Imagine a switch is off. A considerable time later it is turned on and then immediately turned off again. Assume this happens so quickly that by the time the piston starts up to process the on
event the switch is already off
. What happens when the piston is processing the on
event?
-
If the piston includes the trigger condition if switch changes to on
, what should it return? The switch did change to on
but it has already changed back to off
. Clearly the piston wanted to do something when the switch changed to on
. Should it still do that thing?
-
If the piston includes the condition if switch is on
, what should it return? The event says the switch is now on
, but if the state of the device is looked up in ST or HE it will say it is off
, and indeed in this scenario it is actually off
.
The actual behaviour is:
-
The piston respects the event data. The event data says the switch is on
so as far as the piston is concerned it is. If it believes the switch was previously off
then the switch has changed state and so it returns true
.
-
The piston still has to respect the event data. The event data says the switch is on
so the switch is on. It can’t have it both ways. So it returns true
. It will keep doing that for the duration of the piston execution, even if it sleeps for two hours in a wait
and the switch has changed state dozens of times since.
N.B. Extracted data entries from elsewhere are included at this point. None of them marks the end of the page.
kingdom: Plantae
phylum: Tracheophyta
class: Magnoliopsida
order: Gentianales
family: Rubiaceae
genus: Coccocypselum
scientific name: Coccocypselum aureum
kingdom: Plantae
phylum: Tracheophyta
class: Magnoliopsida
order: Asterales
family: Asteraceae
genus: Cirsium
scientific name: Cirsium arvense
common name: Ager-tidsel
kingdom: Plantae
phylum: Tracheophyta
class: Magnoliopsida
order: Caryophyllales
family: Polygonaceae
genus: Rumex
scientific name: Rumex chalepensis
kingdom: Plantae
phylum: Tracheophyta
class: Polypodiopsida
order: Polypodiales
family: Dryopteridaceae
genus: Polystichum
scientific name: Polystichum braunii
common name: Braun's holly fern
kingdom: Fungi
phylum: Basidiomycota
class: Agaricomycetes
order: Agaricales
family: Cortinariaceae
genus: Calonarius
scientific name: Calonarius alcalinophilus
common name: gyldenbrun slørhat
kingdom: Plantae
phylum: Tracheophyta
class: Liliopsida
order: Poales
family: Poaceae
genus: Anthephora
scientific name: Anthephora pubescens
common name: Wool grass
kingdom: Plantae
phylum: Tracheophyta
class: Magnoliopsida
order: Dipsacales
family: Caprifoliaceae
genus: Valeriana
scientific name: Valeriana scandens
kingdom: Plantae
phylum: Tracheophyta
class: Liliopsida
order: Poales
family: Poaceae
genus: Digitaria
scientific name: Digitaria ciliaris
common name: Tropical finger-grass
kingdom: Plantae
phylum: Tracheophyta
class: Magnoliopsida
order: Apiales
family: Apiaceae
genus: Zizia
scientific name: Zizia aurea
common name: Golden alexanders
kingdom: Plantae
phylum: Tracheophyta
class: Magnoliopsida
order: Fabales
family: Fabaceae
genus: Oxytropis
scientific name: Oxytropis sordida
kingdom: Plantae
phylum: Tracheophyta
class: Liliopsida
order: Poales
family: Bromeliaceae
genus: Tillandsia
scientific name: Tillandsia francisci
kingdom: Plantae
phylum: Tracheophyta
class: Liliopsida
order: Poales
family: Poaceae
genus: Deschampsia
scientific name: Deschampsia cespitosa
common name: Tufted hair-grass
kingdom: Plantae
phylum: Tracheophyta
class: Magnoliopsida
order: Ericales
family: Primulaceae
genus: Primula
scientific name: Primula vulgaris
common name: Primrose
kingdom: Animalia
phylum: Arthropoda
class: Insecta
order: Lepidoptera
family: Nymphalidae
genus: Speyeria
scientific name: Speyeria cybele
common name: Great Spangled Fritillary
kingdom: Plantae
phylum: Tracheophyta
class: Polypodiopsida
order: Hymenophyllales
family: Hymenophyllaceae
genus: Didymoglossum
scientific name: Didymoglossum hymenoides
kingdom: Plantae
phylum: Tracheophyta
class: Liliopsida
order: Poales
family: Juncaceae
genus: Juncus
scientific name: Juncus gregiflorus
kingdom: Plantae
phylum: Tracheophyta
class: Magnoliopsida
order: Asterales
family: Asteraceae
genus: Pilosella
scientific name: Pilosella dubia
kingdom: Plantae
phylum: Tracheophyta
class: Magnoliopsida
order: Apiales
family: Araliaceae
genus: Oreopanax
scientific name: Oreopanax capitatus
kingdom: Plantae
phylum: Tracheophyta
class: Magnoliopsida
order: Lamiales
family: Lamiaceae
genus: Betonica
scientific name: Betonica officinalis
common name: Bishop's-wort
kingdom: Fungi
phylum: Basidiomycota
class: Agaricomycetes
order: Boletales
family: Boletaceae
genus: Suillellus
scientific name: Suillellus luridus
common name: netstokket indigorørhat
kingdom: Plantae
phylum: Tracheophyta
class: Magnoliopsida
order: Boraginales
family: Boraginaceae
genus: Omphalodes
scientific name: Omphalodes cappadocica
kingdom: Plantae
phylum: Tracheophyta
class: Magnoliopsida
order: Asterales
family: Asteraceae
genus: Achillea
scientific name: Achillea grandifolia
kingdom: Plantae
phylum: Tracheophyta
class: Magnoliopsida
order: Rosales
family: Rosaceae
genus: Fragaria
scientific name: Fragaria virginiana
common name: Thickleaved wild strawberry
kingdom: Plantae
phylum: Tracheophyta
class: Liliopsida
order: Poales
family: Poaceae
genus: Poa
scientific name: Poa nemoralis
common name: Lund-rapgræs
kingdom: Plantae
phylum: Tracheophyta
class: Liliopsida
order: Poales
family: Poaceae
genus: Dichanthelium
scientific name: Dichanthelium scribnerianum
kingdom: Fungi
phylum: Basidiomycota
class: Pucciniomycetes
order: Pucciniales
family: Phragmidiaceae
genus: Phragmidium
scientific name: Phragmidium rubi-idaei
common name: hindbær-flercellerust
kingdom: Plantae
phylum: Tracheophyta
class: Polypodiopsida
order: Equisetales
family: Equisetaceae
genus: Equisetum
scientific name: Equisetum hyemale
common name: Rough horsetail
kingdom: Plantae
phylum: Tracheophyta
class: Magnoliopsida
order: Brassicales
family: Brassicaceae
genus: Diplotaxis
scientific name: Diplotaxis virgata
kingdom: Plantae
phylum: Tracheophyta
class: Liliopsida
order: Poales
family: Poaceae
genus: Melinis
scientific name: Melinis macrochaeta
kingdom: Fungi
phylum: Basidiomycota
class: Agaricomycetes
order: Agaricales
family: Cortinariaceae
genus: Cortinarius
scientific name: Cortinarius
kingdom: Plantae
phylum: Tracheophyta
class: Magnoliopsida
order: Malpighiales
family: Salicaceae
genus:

Note that I said 'If it believes the switch was previously off
'. How does it know that? It has already been established that the piston is governed by the events it receives so it is no use asking ST / HE as they don’t know what order the events were in when the piston processed them. So whenever the piston evaluates a changes
trigger condition it caches the event value. You could perhaps argue that the piston should cache that when it starts up, but it doesn’t, it caches it in each trigger condition when the condition is evaluated.
Now supposing the piston is actually a bit more complicated and says if time is between sunrise and sunset AND switch changes to on
. If last time the switch changed to off
was in the middle of the night the piston would have evaluated the time restriction as false
and so not bothered to check the trigger condition as it wouldn’t change the result of the AND
. So the off
value would never have been cached.
That is basically the mechanism in play. Does it make sense? Could it be done differently? I don’t really know. It may be the price you have to play for being able to work with events rather than just the current conditions. The one thing I can say is that if you put an explicit trigger condition in your piston (like changes
) you should make sure that it will always be evaluated if the trigger event happens.
Somehow I doubt that has made things any clearer.